TASK
Using the listing below, keep only the lines with the word "Tarnogórskiego" and copy them.

RECORD SET
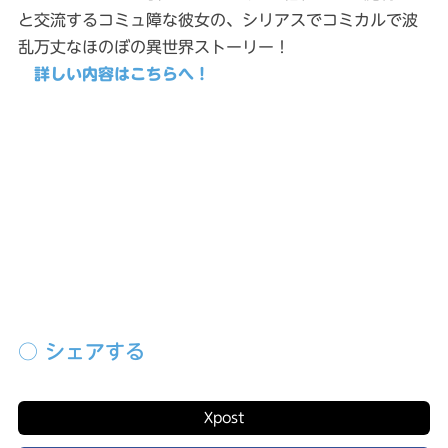
と交流するコミュ障な彼女の、シリアスでコミカルで波
乱万丈なほのぼの異世界ストーリー！
詳しい内容はこちらへ！
前の記事
次の記事
○ シェアする
X
post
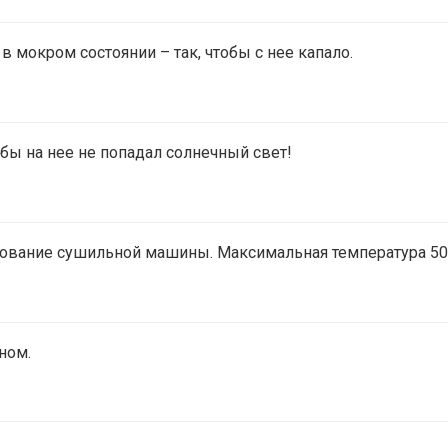
 мокром состоянии – так, чтобы с нее капало.
обы на нее не попадал солнечный свет!
зование сушильной машины. Максимальная температура 50
ном.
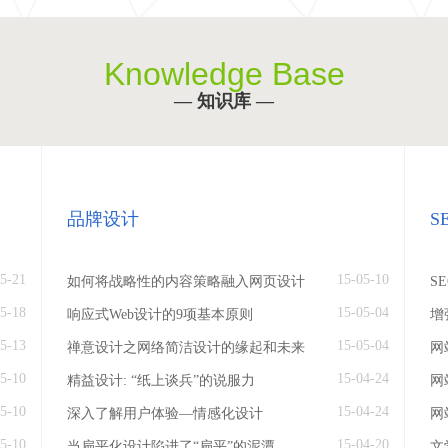
Knowledge Base
— 知识库 —
品牌设计
S
5-21
15-05-10
如何将战略性的内容策略融入网页设计
S
5-18
15-05-04
响应式Web设计的9项基本原则
增
5-13
15-05-04
禅意设计之网络简洁设计的缘起和未来
网
5-10
15-04-24
精益设计: “纸上谈兵”的说服力
网
5-10
15-04-24
深入了解用户体验—情感化设计
网
5-10
15-04-20
当扁平化设计陷进了“扁平”的泥潭
文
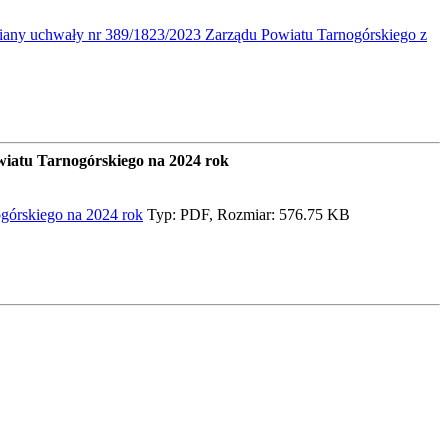
any uchwały nr 389/1823/2023 Zarządu Powiatu Tarnogórskiego z
iatu Tarnogórskiego na 2024 rok
górskiego na 2024 rok
Typ: PDF, Rozmiar: 576.75 KB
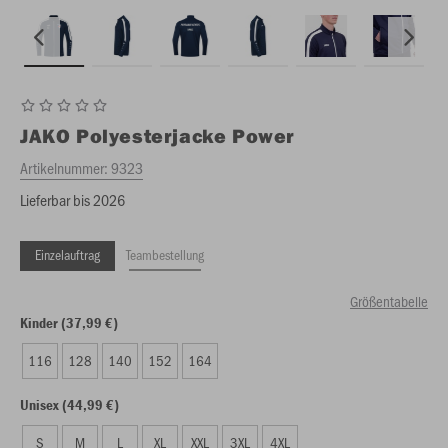
JAKO
Polyesterjacke Power
Artikelnummer:
9323
Lieferbar bis 2026
Einzelauftrag
Teambestellung
Größentabelle
Kinder (37,99 €)
116
128
140
152
164
Unisex (44,99 €)
S
M
L
XL
XXL
3XL
4XL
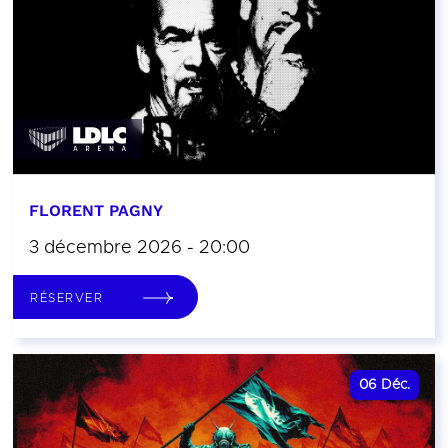
FLORENT PAGNY
3 décembre 2026 - 20:00
RÉSERVER
06
Déc.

RESPONSE TO THE EXERCISE
any uchwały nr 389/1823/2023 Zarządu Powiatu Tarnogórskiego z
iatu Tarnogórskiego na 2024 rok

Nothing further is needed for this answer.